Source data
━━━━

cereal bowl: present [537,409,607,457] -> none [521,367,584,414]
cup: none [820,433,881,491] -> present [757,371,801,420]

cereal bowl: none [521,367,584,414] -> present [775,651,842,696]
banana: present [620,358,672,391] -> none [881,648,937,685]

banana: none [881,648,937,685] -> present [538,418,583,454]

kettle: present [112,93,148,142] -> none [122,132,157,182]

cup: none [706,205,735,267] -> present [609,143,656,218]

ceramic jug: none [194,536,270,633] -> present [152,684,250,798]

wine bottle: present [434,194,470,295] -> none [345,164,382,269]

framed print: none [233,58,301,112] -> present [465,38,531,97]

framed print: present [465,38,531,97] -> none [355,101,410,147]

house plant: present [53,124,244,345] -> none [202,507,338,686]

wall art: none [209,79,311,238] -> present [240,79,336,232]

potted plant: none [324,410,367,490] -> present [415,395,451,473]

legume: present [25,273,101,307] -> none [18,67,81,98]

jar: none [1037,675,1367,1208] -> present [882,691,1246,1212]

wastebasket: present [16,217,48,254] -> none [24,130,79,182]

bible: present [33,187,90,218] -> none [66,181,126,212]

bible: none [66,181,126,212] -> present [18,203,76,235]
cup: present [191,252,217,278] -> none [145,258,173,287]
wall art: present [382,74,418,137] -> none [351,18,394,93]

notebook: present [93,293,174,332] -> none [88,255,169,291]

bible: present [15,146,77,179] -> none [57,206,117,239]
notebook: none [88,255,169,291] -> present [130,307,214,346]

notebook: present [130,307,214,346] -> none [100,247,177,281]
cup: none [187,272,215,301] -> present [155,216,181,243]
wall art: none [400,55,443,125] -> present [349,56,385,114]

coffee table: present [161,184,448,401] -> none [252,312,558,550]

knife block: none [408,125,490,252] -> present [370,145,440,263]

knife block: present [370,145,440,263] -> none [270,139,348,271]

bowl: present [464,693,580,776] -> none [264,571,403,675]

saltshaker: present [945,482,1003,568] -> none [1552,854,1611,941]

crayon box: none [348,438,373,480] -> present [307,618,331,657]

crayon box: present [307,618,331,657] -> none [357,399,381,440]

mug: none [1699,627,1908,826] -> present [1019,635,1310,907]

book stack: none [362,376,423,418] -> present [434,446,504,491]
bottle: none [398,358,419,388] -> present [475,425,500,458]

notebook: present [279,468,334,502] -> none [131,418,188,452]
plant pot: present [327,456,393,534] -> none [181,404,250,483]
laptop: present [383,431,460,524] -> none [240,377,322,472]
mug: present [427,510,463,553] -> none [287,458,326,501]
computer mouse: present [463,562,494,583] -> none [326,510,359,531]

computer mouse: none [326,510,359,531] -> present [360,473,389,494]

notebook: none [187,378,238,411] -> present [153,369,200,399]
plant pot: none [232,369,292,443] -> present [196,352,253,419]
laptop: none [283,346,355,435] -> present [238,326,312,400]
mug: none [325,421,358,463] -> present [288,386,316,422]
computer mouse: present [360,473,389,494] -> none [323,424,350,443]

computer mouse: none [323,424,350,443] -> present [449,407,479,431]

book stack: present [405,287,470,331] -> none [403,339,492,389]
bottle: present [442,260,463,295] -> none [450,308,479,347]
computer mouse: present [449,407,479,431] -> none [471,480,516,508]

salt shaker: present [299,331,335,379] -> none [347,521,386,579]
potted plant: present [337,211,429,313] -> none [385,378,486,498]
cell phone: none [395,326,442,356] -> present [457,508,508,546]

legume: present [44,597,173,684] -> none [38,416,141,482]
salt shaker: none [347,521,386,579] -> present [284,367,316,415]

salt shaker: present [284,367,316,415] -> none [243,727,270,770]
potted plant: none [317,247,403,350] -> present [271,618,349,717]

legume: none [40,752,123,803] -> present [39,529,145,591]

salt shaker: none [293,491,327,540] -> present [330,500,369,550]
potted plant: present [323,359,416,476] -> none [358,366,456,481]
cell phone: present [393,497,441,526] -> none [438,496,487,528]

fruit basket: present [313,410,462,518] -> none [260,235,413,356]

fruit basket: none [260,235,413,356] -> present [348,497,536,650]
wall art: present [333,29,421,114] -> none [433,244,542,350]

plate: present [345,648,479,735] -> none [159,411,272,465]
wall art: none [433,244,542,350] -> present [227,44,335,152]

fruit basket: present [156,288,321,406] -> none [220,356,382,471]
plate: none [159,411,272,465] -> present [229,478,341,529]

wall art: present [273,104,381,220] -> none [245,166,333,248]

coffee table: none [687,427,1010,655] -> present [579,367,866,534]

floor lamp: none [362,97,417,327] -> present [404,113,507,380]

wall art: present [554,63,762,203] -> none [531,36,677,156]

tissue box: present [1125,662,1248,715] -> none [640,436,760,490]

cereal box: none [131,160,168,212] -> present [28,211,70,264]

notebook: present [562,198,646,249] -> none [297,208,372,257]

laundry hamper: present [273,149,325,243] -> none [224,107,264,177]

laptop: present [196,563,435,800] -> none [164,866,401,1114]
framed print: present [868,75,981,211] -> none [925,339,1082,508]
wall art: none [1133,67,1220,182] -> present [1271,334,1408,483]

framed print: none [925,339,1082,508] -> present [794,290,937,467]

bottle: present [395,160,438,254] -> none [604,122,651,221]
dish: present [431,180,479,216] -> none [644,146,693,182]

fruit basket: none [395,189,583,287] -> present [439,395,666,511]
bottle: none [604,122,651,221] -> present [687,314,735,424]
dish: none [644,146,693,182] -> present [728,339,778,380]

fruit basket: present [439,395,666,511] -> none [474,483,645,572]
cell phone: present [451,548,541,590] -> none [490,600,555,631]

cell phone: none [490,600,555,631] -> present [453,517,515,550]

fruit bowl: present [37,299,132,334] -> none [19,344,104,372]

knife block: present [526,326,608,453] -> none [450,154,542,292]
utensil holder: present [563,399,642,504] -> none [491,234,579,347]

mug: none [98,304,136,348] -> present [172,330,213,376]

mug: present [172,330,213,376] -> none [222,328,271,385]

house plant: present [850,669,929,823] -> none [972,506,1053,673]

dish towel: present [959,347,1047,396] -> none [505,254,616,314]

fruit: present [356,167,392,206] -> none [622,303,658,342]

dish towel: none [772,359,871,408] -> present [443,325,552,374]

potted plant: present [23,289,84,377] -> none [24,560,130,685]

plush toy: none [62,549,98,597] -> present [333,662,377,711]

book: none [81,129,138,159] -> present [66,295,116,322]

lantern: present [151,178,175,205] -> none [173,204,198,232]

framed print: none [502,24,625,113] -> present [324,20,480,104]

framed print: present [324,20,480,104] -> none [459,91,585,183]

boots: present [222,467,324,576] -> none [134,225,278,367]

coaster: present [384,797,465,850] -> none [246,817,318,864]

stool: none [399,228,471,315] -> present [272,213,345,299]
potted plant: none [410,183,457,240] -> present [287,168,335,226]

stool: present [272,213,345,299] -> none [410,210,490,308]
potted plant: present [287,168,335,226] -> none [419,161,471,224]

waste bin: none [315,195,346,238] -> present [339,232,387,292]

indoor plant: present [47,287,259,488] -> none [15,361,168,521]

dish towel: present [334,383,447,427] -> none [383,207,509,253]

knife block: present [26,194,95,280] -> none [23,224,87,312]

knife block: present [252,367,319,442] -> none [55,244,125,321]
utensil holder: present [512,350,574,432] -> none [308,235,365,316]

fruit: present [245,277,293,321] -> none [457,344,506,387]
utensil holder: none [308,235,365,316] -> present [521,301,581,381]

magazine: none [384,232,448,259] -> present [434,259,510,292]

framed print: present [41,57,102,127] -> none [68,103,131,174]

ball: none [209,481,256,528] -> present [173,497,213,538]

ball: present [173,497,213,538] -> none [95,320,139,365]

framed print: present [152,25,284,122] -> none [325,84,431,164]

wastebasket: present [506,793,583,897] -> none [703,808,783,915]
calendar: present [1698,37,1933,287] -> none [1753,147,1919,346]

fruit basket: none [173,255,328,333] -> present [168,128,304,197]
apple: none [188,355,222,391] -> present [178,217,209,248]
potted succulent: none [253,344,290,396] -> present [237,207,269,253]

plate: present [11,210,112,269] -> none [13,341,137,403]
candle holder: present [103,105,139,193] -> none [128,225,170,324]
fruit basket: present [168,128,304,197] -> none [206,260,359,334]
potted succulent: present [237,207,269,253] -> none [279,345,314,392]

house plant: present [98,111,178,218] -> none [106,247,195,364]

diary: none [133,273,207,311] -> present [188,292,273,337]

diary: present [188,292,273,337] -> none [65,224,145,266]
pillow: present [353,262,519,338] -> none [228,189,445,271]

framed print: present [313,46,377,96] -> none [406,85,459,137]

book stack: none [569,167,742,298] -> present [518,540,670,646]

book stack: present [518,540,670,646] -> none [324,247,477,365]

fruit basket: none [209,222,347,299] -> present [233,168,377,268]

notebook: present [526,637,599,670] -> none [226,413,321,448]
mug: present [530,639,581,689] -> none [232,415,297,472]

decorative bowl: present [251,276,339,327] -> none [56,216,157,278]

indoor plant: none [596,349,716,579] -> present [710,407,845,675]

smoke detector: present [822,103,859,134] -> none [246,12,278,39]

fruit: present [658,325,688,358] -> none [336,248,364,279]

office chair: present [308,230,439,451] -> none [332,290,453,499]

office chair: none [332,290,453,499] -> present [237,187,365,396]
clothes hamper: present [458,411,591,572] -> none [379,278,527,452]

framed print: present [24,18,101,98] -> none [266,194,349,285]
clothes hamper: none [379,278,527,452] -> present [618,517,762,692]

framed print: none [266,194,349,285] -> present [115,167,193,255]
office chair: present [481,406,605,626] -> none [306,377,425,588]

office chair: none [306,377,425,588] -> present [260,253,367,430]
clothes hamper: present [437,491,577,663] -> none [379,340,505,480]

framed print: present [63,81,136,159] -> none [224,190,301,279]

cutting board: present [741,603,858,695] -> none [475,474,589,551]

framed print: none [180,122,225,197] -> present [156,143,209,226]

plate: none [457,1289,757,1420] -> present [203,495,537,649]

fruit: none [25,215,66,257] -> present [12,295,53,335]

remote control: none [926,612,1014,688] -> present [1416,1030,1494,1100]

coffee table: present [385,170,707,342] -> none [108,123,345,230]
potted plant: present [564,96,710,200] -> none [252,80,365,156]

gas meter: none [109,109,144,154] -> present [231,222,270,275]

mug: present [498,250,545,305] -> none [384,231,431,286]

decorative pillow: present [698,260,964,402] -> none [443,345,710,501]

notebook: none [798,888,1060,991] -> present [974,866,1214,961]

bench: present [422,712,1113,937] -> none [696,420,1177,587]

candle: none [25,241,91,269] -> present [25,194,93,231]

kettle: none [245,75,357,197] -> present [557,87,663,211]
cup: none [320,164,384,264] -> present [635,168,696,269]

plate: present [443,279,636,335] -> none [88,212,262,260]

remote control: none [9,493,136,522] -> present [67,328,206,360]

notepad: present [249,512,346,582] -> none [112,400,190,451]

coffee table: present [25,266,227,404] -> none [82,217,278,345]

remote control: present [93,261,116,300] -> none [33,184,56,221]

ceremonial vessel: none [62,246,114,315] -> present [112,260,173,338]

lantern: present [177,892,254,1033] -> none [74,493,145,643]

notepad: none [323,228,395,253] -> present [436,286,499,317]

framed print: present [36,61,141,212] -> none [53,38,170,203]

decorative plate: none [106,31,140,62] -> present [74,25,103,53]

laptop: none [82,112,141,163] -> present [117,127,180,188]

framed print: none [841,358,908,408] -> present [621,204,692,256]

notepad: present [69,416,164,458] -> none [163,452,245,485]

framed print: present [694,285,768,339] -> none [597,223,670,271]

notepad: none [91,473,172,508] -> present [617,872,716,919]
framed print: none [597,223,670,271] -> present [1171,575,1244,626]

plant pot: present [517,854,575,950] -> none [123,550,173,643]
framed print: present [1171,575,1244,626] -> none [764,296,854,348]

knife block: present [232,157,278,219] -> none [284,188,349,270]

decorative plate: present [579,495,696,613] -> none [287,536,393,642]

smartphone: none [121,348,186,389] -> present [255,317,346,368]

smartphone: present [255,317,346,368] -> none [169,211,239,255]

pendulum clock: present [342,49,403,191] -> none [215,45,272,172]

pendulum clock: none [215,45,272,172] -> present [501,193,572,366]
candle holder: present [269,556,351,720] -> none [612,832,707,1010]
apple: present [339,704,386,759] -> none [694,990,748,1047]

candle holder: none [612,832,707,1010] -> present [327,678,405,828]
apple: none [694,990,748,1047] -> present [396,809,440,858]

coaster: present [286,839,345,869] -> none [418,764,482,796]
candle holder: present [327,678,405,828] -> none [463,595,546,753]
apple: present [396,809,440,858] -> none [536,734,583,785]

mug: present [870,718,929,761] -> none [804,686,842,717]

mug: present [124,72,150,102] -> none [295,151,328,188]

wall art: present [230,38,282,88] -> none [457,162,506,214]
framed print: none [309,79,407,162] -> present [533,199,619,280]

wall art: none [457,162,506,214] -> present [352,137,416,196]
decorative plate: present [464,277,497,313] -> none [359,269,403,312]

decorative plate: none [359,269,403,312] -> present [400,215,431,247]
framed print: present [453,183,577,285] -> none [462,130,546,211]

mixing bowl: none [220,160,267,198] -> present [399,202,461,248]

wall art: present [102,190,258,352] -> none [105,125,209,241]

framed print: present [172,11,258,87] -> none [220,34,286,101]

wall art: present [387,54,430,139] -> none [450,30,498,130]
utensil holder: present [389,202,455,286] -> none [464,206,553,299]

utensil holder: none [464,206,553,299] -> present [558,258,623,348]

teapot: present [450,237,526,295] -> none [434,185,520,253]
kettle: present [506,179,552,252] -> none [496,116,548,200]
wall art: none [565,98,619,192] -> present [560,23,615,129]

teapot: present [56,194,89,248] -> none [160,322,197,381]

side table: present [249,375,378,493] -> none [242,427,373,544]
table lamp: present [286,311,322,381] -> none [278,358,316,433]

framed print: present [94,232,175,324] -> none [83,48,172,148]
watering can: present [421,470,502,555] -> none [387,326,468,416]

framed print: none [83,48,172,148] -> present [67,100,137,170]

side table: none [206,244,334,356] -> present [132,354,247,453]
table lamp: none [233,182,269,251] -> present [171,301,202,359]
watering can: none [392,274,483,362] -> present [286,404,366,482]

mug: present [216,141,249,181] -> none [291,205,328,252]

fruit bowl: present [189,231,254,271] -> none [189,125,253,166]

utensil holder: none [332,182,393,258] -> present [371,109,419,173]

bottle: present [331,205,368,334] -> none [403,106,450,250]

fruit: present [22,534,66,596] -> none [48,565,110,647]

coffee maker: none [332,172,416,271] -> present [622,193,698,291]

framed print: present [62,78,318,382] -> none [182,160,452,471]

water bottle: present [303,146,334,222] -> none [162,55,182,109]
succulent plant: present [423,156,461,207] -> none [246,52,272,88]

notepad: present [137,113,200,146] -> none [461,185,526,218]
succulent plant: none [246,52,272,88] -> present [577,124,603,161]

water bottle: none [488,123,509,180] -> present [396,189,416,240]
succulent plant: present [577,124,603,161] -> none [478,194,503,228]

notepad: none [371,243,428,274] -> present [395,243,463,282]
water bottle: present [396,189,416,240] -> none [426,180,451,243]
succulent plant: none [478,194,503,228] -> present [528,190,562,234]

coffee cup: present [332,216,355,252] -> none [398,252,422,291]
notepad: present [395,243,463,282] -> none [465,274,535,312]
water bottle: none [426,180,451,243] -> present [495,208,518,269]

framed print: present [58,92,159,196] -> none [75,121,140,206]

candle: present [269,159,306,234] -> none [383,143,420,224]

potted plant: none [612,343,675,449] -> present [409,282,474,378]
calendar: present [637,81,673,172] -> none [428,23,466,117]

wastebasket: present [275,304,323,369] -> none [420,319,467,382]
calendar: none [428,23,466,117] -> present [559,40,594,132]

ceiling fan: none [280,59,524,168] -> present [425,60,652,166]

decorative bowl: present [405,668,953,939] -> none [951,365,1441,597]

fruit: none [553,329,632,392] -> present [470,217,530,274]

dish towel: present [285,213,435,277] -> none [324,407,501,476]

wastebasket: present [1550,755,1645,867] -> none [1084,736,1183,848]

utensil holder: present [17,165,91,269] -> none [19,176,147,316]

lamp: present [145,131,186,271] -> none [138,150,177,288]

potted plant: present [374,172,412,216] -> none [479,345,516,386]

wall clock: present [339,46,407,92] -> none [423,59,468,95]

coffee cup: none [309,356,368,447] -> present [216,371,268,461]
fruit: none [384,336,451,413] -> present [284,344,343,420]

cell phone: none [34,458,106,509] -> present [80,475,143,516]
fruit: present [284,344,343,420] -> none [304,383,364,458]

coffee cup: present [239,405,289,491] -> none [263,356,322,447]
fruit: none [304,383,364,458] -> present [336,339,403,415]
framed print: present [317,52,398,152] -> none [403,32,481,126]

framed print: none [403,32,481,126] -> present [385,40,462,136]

━━━━

- What you are asked to do -
Lines from the top of the data above through the line containing "cup: none [706,205,735,267]" must be repeated exactly. All other lines stay out.

- Exercise result -
cereal bowl: present [537,409,607,457] -> none [521,367,584,414]
cup: none [820,433,881,491] -> present [757,371,801,420]

cereal bowl: none [521,367,584,414] -> present [775,651,842,696]
banana: present [620,358,672,391] -> none [881,648,937,685]

banana: none [881,648,937,685] -> present [538,418,583,454]

kettle: present [112,93,148,142] -> none [122,132,157,182]

cup: none [706,205,735,267] -> present [609,143,656,218]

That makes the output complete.